The truth, though? The BBWAA could strip the ballots from every voter who's manifestly unqualified to vote and the results would be almost exactly the same. The Hall of Fame could expand the electorate to include people like Bob Costas and Vin Scully and John Thorn and the results would be almost exactly the same. A few undeserving players would still be elected, and a few deserving players would still be left out. I suspect the only way to significantly change the results would be to massively expand the electorate and to allow voters to vote for as many candidates as they liked.

I would not support a change so radical, for the simple reason that I don't know what would happen.

The Hall of Fame might argue, and I might agree with the Hall of Fame, that ultimately the whole system does work, and probably better than it's ever worked before. Bert Blyleven's in the Hall of Fame, and so is Ron Santo, while the most ridiculous results -- Freddie Lindstrom and George Kelly and the like -- are almost completely a thing of the past.

Alas, there are still two huge problems with the system as it now exists.

One, the process has lost credibility as the BBWAA's electorate has been detailed. Ten years ago, nobody knew who was actually voting. Now, thanks largely to Maury Brown, we know almost exactly who's voting. And some of the names are pretty shocking: people who haven't covered baseball in a long time, or who never really covered baseball at all. As I said, this doesn't necessarily change the results much. But it looks bad, and looks are half the battle in these things. The BBWAA could fix this, easily. The fact that they haven't does not speak well for the organization. But then, organizations generally aren't good at policing themselves. Who watches the watchers, etc. In this case, the Hall of Fame should already have stepped in and said, "Look, if you don't reform your process, we're going to reform it for you." The fact that they haven't does not speak well for that organization, either.

Two, steroids. If not for steroids, we would be complaining about one player: Tim Raines.

Which is funny, because he might not be one of the 10 best candidates on the ballot this year. Just scanning the list, he probably would make my ballot, in the ninth or tenth slot. But after my top eight or nine, there's a group of candidates that includes Raines, Craig Biggio, Alan Trammell, and Larry Walker, and I have a terribly hard time deciding on just two of them. Without even getting into McGwire and Palmeiro and Edgar Martinez.

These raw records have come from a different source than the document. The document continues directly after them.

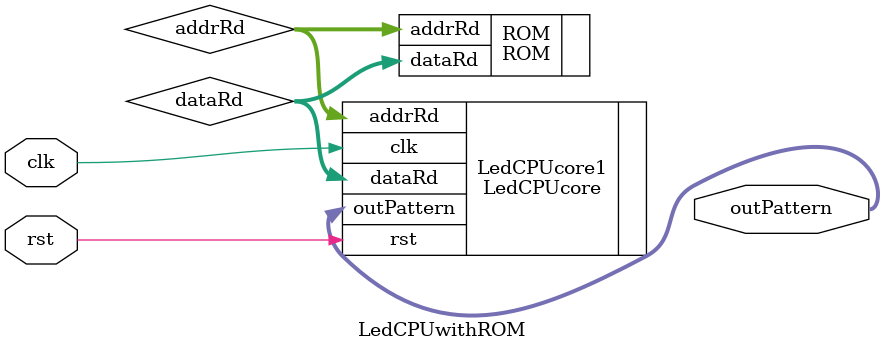
<source format=v>
`timescale 1ns / 1ps

module LedCPUwithROM(clk, rst, outPattern);
input clk, rst;
output [7:0] outPattern;

parameter FREQ = 50_000_000/16;

wire [ 7:0]addrRd;
wire [15:0]dataRd;

LedCPUcore #(FREQ) LedCPUcore1(.clk(clk), .rst(rst), .addrRd(addrRd), .dataRd(dataRd), .outPattern(outPattern));
ROM ROM(.addrRd(addrRd), .dataRd(dataRd));

endmodule

</source>
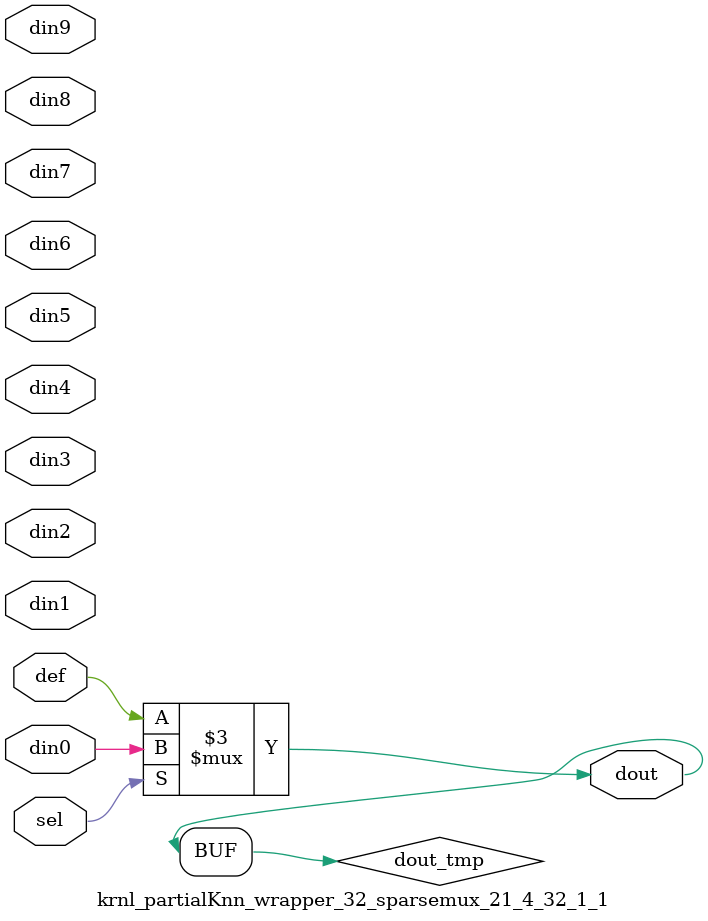
<source format=v>
`timescale 1ns / 1ps

module krnl_partialKnn_wrapper_32_sparsemux_21_4_32_1_1 (din0,din1,din2,din3,din4,din5,din6,din7,din8,din9,def,sel,dout);

parameter din0_WIDTH = 1;

parameter din1_WIDTH = 1;

parameter din2_WIDTH = 1;

parameter din3_WIDTH = 1;

parameter din4_WIDTH = 1;

parameter din5_WIDTH = 1;

parameter din6_WIDTH = 1;

parameter din7_WIDTH = 1;

parameter din8_WIDTH = 1;

parameter din9_WIDTH = 1;

parameter def_WIDTH = 1;
parameter sel_WIDTH = 1;
parameter dout_WIDTH = 1;

parameter [sel_WIDTH-1:0] CASE0 = 1;

parameter [sel_WIDTH-1:0] CASE1 = 1;

parameter [sel_WIDTH-1:0] CASE2 = 1;

parameter [sel_WIDTH-1:0] CASE3 = 1;

parameter [sel_WIDTH-1:0] CASE4 = 1;

parameter [sel_WIDTH-1:0] CASE5 = 1;

parameter [sel_WIDTH-1:0] CASE6 = 1;

parameter [sel_WIDTH-1:0] CASE7 = 1;

parameter [sel_WIDTH-1:0] CASE8 = 1;

parameter [sel_WIDTH-1:0] CASE9 = 1;

parameter ID = 1;
parameter NUM_STAGE = 1;



input [din0_WIDTH-1:0] din0;

input [din1_WIDTH-1:0] din1;

input [din2_WIDTH-1:0] din2;

input [din3_WIDTH-1:0] din3;

input [din4_WIDTH-1:0] din4;

input [din5_WIDTH-1:0] din5;

input [din6_WIDTH-1:0] din6;

input [din7_WIDTH-1:0] din7;

input [din8_WIDTH-1:0] din8;

input [din9_WIDTH-1:0] din9;

input [def_WIDTH-1:0] def;
input [sel_WIDTH-1:0] sel;

output [dout_WIDTH-1:0] dout;



reg [dout_WIDTH-1:0] dout_tmp;

always @ (*) begin
case (sel)
    
    CASE0 : dout_tmp = din0;
    
    CASE1 : dout_tmp = din1;
    
    CASE2 : dout_tmp = din2;
    
    CASE3 : dout_tmp = din3;
    
    CASE4 : dout_tmp = din4;
    
    CASE5 : dout_tmp = din5;
    
    CASE6 : dout_tmp = din6;
    
    CASE7 : dout_tmp = din7;
    
    CASE8 : dout_tmp = din8;
    
    CASE9 : dout_tmp = din9;
    
    default : dout_tmp = def;
endcase
end


assign dout = dout_tmp;



endmodule

</source>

There's just this huge logjam, and it's largely due to the unwillingness of the BBWAA to elect players with the stink of steroids about them. Well, maybe not largely. Even if they'd elected Bonds and Clemens and Bagwell and Palmeiro and Piazza and McGwire, there still would be a logjam. But a manageable logjam. Now it's just a big old bloody mess, with no obvious way out. The Hall of Fame could rewrite the voting rules, removing the "morals clause" completely, and most of the voters wouldn't change their minds.

Ultimately, if the Hall of Fame really wants to reform the process and arrive at what most of us believe are legitimate and reasonable results, radical changes must be made. And I don't believe that will happen until the mess gets even bigger and bloodier. So get yourself a bucket of popcorn and find a comfy seat.